_ФРАГМЕНТ_:
Кафка вообще любит "эксперименты" с пространством и временем: исследует точки соприкосновения бытия и небытия, земного и неземного, посю- и потустороннего, границу социума, сна и чуда. Его мир, его пространство и время носят синтетический характер, здесь "все возможно" — вплоть до обращения и взаимопроникновения времени и пространства, прошлого, настоящего и будущего, мистики и яви.
Кафка показал, что пространство личности, "Я", соизмеримо с внешним пространством, более того, что одно может увеличиваться за счет сжатия другого. Чем больше внутреннее пространство, тем человечнее человек.
Время Кафки мифологично, теологично — пустое повторение, бессмысленная круговерть, вечно длящееся мгновение, воспроизводящееся в судьбах людей разных эпох и поколений.
Мы, очевидно, находимся в плену всеобщей дряхлости, непрочности всего сущего. И все же с того момента, как мир стал миром, еще ничего не произошло. Жизнь — это вечный натиск на границы, но натиск неподвижный, ибо ничего не изменяется и один и тот же вечный беспокойный бой продолжается из столетия в столетие.
Для обеспокоенных вечностью бытие и время кошмарны: ужас неразрешимости вечных вопросов плюс отчаяние молниеносности отпущенного времени.

_ИСХОДНЫЕ ДАННЫЕ_:

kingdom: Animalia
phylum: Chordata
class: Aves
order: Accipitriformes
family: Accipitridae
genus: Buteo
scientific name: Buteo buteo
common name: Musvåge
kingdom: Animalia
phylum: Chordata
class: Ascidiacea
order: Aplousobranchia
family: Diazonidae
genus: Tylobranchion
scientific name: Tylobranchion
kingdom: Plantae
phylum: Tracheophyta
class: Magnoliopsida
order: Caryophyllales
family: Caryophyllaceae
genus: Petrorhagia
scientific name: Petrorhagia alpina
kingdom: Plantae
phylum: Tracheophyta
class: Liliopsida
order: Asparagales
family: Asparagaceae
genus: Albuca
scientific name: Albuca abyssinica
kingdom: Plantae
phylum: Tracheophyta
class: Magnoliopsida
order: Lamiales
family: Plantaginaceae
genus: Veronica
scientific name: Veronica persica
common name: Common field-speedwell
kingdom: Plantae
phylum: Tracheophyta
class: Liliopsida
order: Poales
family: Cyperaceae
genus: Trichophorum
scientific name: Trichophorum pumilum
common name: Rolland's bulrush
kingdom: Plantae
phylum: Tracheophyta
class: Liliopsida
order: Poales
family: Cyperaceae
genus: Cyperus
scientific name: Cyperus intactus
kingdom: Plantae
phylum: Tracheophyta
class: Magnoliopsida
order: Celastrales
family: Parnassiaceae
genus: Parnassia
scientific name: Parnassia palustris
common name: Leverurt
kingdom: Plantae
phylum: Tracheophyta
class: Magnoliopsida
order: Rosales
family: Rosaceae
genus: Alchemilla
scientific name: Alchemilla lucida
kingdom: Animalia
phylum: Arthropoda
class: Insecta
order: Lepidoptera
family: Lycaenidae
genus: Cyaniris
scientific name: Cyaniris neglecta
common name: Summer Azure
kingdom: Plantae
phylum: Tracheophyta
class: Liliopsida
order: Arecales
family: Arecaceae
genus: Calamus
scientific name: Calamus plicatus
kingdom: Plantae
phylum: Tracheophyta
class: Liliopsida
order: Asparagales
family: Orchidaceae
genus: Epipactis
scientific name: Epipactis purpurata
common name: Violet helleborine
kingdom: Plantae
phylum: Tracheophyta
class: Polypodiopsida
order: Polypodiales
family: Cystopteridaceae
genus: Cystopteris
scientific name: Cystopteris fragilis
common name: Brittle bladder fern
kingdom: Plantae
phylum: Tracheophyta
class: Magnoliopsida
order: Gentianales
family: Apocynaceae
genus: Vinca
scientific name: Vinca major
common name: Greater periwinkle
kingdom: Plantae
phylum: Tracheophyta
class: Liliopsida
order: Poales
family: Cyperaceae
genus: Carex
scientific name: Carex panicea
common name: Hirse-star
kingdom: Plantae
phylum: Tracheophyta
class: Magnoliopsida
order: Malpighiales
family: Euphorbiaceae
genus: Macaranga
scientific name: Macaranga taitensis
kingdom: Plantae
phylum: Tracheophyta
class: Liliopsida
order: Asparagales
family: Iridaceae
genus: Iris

_ЗАДАЧА_:
От чего, согласно фрагменту, зависит то, насколько человечен человек? Приведённые строки никак не связаны с фрагментом.

_ОТВЕТ_:
От внутреннего пространства: чем оно больше, тем человечнее человек.